What an inspiring post! Sounds like you've been having a great time up there in Liverpool.

There's a lot to be learned from situations like these where the print and online operations have to work really closely together to ensure you get the coverage and balance right.

Interesting about the tweets not being valued, people wanting more in-depth rather than just tit-tat rumours?

scribblercraig said...

Cracking post but I wanted to check one thing with you:

>LFC sale updates on the general news @LiveEchoNews Twitter (online)<

You say this wasn't valued - can I ask why? Did people expect sport to have its own feed and the one used should be for more front-of-book news?

Unknown said...

Hello Ed and Craig, thanks for the kind comments :)

Using Twitter for this saga threw up some interesting issues.
It allowed us to break stories, respond to fan questions and engage - but it also annoyed a number of followers (Our Facebook page showed a similar picture).
For while LFC fans were retweeting our stories like crazy, Evertonians and non-football fans who followed what they perceived as the Echo's NEWS Twitter got extremely tense after several days of @LivEchoNews (we have specifc LivEchoLFC and LivEchoEFC football streams) running lots and lots of Liverpool FC news.

This was a dilemma the story was being played out on our news pages and so naturally our news Twitterfeed picked them up, plus reporters and the digital team here were tweeting out updates and new content being added.

On reflection - and should this happen again - I think it would make sense to keep a running sports news story in the relevant Twitter stream (in this case LivEchoLFC) and tweeting the big breaking parts of the story on the main news feed, rather than tweeting 'Sale timeline updated in pictures' etc

The beauty of social media is that it allows someone to tell you very quickly if they approve or disapprove of something - previously they would have possibly written in or rang the newsdesk. As it is, we could see the approval and otherwise from our online audience, and it did start to reflect the fatigue thatn non-footie people in the office were feeling as well.

scribblercraig said...

Quick follow up:

"our news Twitterfeed picked them up"

Is the system automated or was it just the news team doing what news teams do - get the news out there?

Unknown said...

It was both, Craig.
Example - a digital team staffer might tweet... "Breaking news - just heard LFC sale is agreed.

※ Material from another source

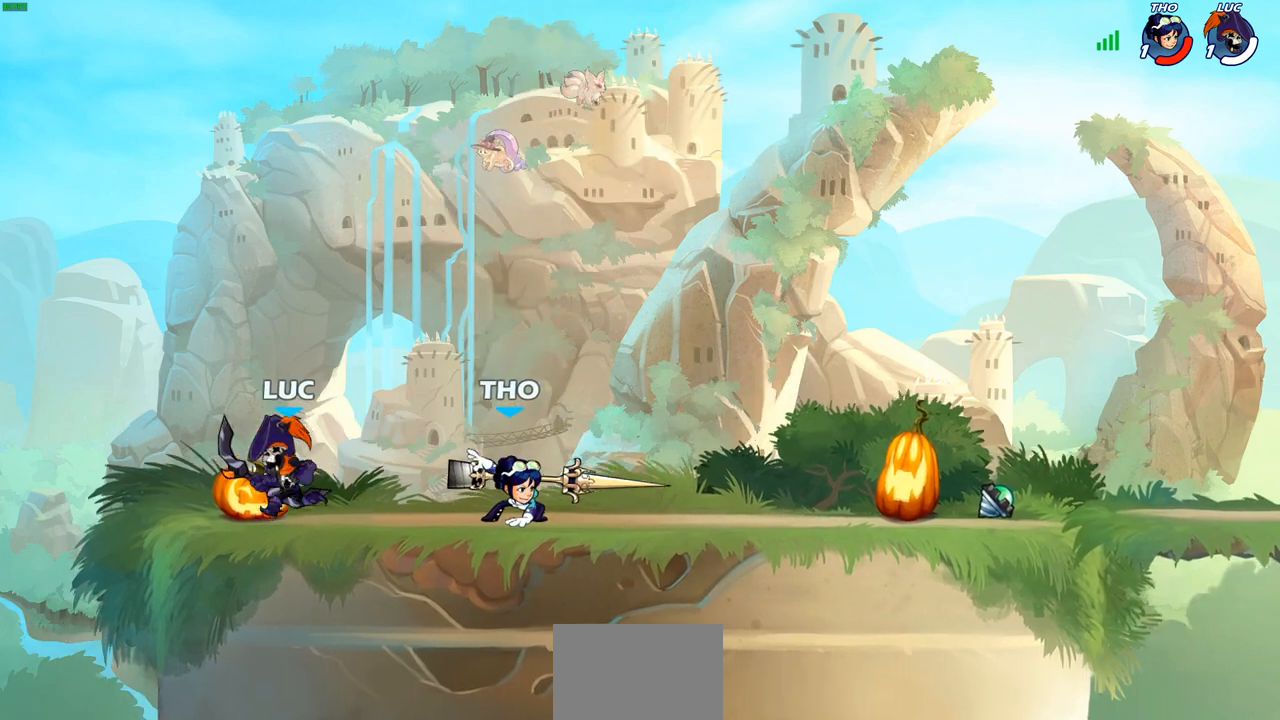
{"buttons": [], "left_stick": "center", "right_stick": "center", "events": [[33, "left_stick", "down-right"], [50, "SQUARE", "down"], [133, "SQUARE", "up"], [133, "left_stick", "center"], [233, "SQUARE", "down"], [317, "SQUARE", "up"]]}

More to follow'...
then once the story was online post another tweet like so 'Official: LFC sale agreed (short url link to story)' and THEN about 20 minutes later Twitterfeed scoops up the story and auto-posts the headline, intro and link.

Twitterfeed picks up the top news of the day for news, sport, ents and other sections' Twitters. We also have real people tweeting as the Echo. It's not a perfect solution and the whole automated issue is one we need to reconsider going forward. I think what I'm trying to say is that there has to be a balance between convenience and authenticity.
What do you think? Autofeed or not?

Ed Walker said...

The auto-feed is a big issue, especially for big media organisations that are pumping out a lot of content. We also find that content comes into the CMS in batches - so you get an burst of twitterfeed and this isn't very successful for attracting followers or getting noticed. It mainly just annoys people.

We have a much higher return when a staff member has written the tweets and then added the link to the story.

We've had a lot of success at re-tweeting specialist reporters e.g. politics, sport when they are covering things. People don't seem to mind us pulling in these 'experts'.

Anonymous said...

Hi Al
I heard about your upcoming return to Wales.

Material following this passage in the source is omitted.